* The problem: Tally how many lines in the records below contain the string "typed", with case counting, and give only the number.

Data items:
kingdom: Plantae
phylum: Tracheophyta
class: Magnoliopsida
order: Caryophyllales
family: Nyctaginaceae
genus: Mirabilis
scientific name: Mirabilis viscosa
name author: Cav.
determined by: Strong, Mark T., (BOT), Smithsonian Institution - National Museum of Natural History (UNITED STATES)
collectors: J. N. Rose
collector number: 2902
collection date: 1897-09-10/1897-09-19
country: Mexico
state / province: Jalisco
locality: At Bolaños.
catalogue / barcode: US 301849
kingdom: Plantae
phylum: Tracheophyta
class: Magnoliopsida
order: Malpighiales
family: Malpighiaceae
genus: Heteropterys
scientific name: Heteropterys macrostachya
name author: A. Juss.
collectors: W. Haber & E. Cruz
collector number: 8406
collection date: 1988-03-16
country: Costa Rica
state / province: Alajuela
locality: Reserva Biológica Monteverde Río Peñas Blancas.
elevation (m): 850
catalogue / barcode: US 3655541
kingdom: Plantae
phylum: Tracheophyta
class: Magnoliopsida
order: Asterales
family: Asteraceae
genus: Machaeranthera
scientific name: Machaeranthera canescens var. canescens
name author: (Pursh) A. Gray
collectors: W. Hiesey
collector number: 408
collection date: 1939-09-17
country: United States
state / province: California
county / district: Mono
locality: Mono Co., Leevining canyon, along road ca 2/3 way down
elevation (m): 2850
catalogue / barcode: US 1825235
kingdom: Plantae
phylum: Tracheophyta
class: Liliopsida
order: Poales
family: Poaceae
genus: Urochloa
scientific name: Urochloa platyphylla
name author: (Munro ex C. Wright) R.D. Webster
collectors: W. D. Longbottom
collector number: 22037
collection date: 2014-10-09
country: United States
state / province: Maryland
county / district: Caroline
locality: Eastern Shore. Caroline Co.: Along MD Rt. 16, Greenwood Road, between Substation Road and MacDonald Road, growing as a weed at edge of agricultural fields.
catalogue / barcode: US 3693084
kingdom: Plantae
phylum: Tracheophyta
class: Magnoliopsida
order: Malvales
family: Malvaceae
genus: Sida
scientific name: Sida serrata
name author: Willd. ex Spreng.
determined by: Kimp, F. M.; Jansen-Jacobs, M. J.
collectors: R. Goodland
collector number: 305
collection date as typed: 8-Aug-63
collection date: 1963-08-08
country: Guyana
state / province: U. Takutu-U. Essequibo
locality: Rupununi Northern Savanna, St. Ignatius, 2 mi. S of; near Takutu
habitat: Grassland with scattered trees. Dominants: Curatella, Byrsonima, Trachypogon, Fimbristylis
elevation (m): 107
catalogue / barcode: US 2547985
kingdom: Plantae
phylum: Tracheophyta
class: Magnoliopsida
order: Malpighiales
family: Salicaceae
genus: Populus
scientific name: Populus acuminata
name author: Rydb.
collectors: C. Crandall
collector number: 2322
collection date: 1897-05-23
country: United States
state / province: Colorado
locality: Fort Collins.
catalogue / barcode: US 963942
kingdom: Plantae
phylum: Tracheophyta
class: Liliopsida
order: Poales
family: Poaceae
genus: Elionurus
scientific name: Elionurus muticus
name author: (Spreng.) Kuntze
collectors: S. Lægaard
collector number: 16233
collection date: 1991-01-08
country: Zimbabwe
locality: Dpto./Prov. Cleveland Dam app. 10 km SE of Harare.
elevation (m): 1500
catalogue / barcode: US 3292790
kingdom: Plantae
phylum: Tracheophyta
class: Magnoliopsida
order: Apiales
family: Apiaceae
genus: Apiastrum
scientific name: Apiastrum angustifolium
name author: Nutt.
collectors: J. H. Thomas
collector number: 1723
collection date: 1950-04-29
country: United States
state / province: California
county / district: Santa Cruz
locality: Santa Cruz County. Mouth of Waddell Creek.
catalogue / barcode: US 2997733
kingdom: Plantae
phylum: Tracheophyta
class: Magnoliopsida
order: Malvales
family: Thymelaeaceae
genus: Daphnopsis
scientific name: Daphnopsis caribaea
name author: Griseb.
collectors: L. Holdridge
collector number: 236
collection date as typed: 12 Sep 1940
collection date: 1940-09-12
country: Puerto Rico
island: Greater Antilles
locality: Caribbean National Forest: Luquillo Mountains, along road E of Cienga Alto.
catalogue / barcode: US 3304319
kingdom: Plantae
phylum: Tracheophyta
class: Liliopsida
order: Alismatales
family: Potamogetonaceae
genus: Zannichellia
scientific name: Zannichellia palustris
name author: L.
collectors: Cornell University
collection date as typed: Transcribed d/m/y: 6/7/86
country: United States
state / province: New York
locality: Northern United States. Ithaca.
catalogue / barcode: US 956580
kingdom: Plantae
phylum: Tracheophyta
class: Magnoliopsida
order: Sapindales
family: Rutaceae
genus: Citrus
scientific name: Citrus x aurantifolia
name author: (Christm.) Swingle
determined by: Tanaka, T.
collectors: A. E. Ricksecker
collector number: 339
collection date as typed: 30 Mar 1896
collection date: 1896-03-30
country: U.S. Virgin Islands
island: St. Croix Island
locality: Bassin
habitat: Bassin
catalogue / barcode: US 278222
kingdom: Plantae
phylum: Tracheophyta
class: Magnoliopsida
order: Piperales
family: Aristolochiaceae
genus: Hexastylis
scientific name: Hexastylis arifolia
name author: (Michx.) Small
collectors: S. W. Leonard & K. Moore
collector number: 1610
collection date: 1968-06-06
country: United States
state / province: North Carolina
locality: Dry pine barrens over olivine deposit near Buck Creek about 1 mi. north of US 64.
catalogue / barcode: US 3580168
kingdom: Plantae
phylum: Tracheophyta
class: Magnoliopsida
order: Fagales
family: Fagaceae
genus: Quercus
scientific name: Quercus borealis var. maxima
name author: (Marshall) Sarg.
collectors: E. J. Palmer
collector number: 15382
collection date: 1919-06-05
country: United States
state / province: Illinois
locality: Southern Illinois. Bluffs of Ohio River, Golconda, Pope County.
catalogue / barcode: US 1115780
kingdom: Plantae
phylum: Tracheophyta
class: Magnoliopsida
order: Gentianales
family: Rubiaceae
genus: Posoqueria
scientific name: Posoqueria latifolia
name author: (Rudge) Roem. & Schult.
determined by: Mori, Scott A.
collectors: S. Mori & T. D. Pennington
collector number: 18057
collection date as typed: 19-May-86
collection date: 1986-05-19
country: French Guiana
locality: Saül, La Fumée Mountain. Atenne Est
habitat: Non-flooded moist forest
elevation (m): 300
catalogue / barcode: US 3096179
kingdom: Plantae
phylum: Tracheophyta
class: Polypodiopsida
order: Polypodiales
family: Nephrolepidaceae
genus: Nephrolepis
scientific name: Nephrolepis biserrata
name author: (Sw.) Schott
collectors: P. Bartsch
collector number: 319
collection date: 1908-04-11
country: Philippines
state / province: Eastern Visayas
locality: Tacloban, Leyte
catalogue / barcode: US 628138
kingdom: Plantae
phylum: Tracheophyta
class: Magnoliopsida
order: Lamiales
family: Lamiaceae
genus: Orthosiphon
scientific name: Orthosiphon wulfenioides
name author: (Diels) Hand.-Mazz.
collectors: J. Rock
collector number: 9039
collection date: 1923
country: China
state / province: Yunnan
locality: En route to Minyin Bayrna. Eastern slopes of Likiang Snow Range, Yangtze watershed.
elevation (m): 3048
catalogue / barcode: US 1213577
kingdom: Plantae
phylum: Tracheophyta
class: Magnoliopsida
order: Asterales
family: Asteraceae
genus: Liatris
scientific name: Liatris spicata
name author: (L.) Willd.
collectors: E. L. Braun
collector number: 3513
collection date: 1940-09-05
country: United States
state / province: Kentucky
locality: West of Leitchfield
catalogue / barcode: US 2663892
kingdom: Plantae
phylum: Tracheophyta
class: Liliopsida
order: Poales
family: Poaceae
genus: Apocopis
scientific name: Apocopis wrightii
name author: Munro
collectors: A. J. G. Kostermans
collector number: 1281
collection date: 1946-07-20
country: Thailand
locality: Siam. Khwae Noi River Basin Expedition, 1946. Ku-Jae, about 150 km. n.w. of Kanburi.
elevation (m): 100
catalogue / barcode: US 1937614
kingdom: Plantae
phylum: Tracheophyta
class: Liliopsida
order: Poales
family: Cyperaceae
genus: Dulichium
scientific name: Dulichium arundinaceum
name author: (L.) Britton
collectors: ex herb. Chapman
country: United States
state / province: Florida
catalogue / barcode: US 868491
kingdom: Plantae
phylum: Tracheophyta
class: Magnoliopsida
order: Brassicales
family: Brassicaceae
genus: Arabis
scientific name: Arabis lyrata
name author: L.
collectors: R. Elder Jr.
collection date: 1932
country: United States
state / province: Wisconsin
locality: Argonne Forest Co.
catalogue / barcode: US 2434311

* Result: 5